When working with Rapid Storage in gcsfs, keep the following GCS limitations and behaviors in mind:

  1. HNS Requirement: You cannot use Rapid Storage without a Hierarchical Namespace. All directory semantics described in the HNS documentation apply here (e.g., real folder resources, strict mkdir behavior).

  2. Append Semantics: In a standard flat GCS bucket, appending to a file is typically a costly operation requiring a full object download and rewrite. Rapid Storage supports native appends. When you open a file in append mode (ab), gcsfs natively appends to the object and the object’s size grows in real-time.

  3. Single Writer: Appendable objects can only have one active writer at a time. If a new write stream is established for an object, the original stream is interrupted and will return an error from Cloud Storage.

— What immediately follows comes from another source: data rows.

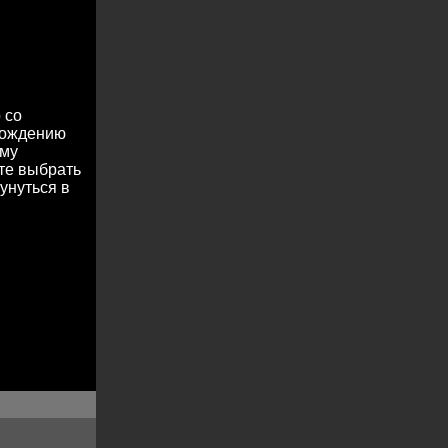
 со
охождению
ему
те выбрать
унуться в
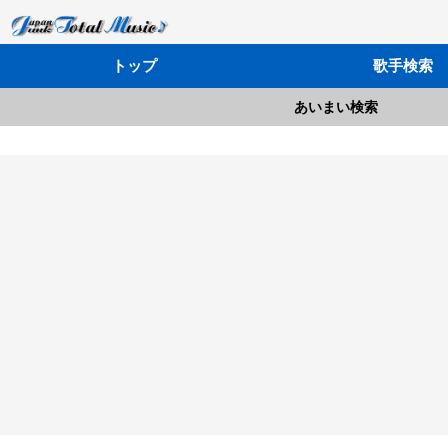
トップ
歌手検索
あいまい検索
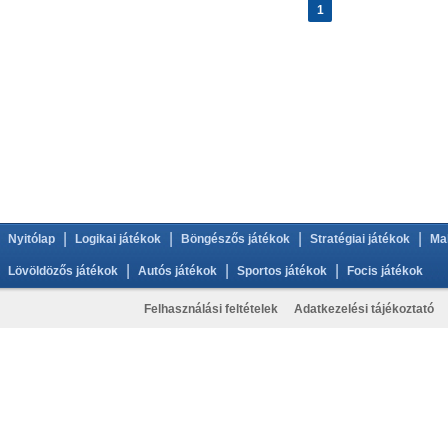
1
|
|
|
|
Nyitólap
Logikai játékok
Böngészős játékok
Stratégiai játékok
Ma
|
|
|
Lövöldözős játékok
Autós játékok
Sportos játékok
Focis játékok
Felhasználási feltételek
Adatkezelési tájékoztató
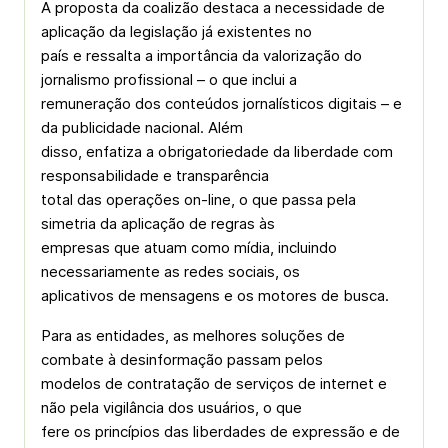
A proposta da coalizão destaca a necessidade de
aplicação da legislação já existentes no
país e ressalta a importância da valorização do
jornalismo profissional – o que inclui a
remuneração dos conteúdos jornalísticos digitais – e
da publicidade nacional. Além
disso, enfatiza a obrigatoriedade da liberdade com
responsabilidade e transparência
total das operações on-line, o que passa pela
simetria da aplicação de regras às
empresas que atuam como mídia, incluindo
necessariamente as redes sociais, os
aplicativos de mensagens e os motores de busca.
Para as entidades, as melhores soluções de
combate à desinformação passam pelos
modelos de contratação de serviços de internet e
não pela vigilância dos usuários, o que
fere os princípios das liberdades de expressão e de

  4. Finalization and Autocommit: Once an object is finalized (e.g., the write stream is closed), you can no longer append to it. To take advantage of native appends, gcsfs keeps the object unfinalized by default. The autocommit argument will not work for Rapid buckets. If you want to finalize the object upon closing, you must specify finalize_on_close=True when opening the file.

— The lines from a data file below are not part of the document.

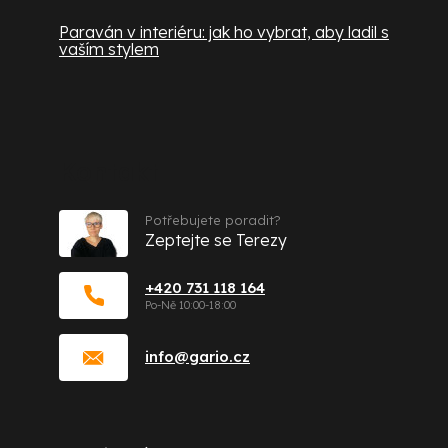
Paraván v interiéru: jak ho vybrat, aby ladil s
vaším stylem
Kontakt
Potřebujete poradit?
Zeptejte se Terezy
+420 731 118 164
info
@
gario.cz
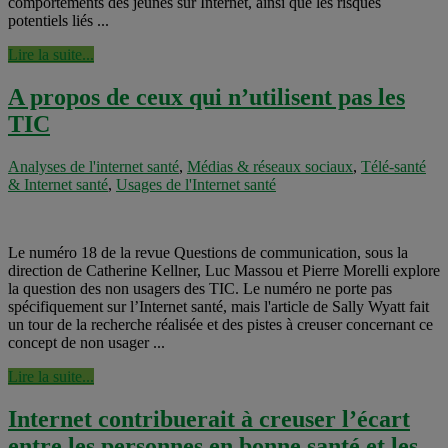
comportements des jeunes sur Internet, ainsi que les risques
potentiels liés ...
Lire la suite...
A propos de ceux qui n’utilisent pas les
TIC
Analyses de l'internet santé
,
Médias & réseaux sociaux
,
Télé-santé
& Internet santé
,
Usages de l'Internet santé
Le numéro 18 de la revue Questions de communication, sous la
direction de Catherine Kellner, Luc Massou et Pierre Morelli explore
la question des non usagers des TIC. Le numéro ne porte pas
spécifiquement sur l’Internet santé, mais l'article de Sally Wyatt fait
un tour de la recherche réalisée et des pistes à creuser concernant ce
concept de non usager ...
Lire la suite...
Internet contribuerait à creuser l’écart
entre les personnes en bonne santé et les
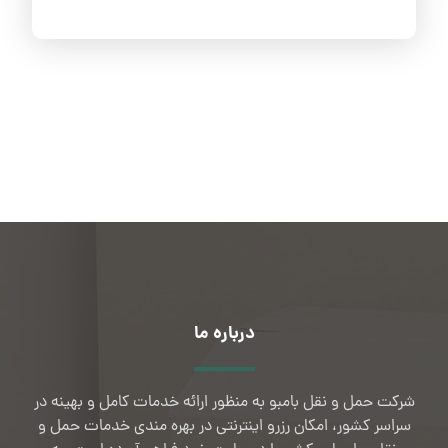
درباره ما
شرکت حمل و نقل بامبو به منظور ارائه خدمات کامل و بهینه در
سراسر کشور، امکان رزرو اینترنتی در بهره مندی خدمات حمل و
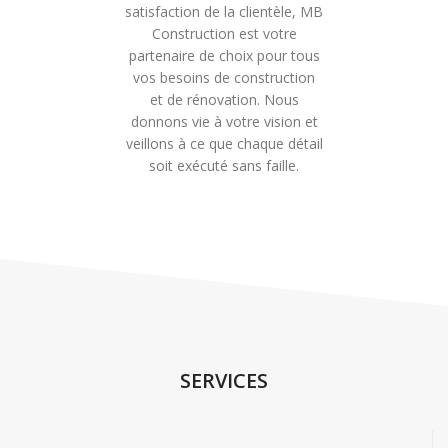
satisfaction de la clientèle, MB
Construction est votre
partenaire de choix pour tous
vos besoins de construction
et de rénovation. Nous
donnons vie à votre vision et
veillons à ce que chaque détail
soit exécuté sans faille.
SERVICES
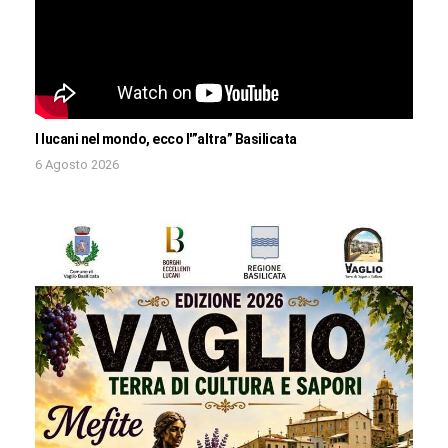
I lucani nel mondo, ecco l'”altra” Basilicata
6 Agosto 2026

  5. Metadata and Object Size: When fetching metadata, the object size might be stale for objects that are unfinalized and still being appended to. Additionally, setting contentType, metadata, fixed_key_metadata, and kmsKeyName is not supported during upload to Rapid buckets.

  6. Transactions: transaction feature is not supported in Rapid buckets since it relies on discard() method which is not supported for Rapid buckets.

  7. Write Buffering: The flush interval is 16 MiB for writes in Rapid buckets, compared to 5 MiB in regional buckets. Calling flush is also more expensive in Rapid buckets because the gRPC stream must update the persisted_size.

  8. Incompatibilities: Rapid buckets currently do not support certain standard GCS features, full list is here: https://docs.cloud.google.com/storage/docs/rapid/rapid-bucket#incompatibilities

For more details on managing, pricing, and optimizing these buckets, refer to the official documentation for Rapid Bucket.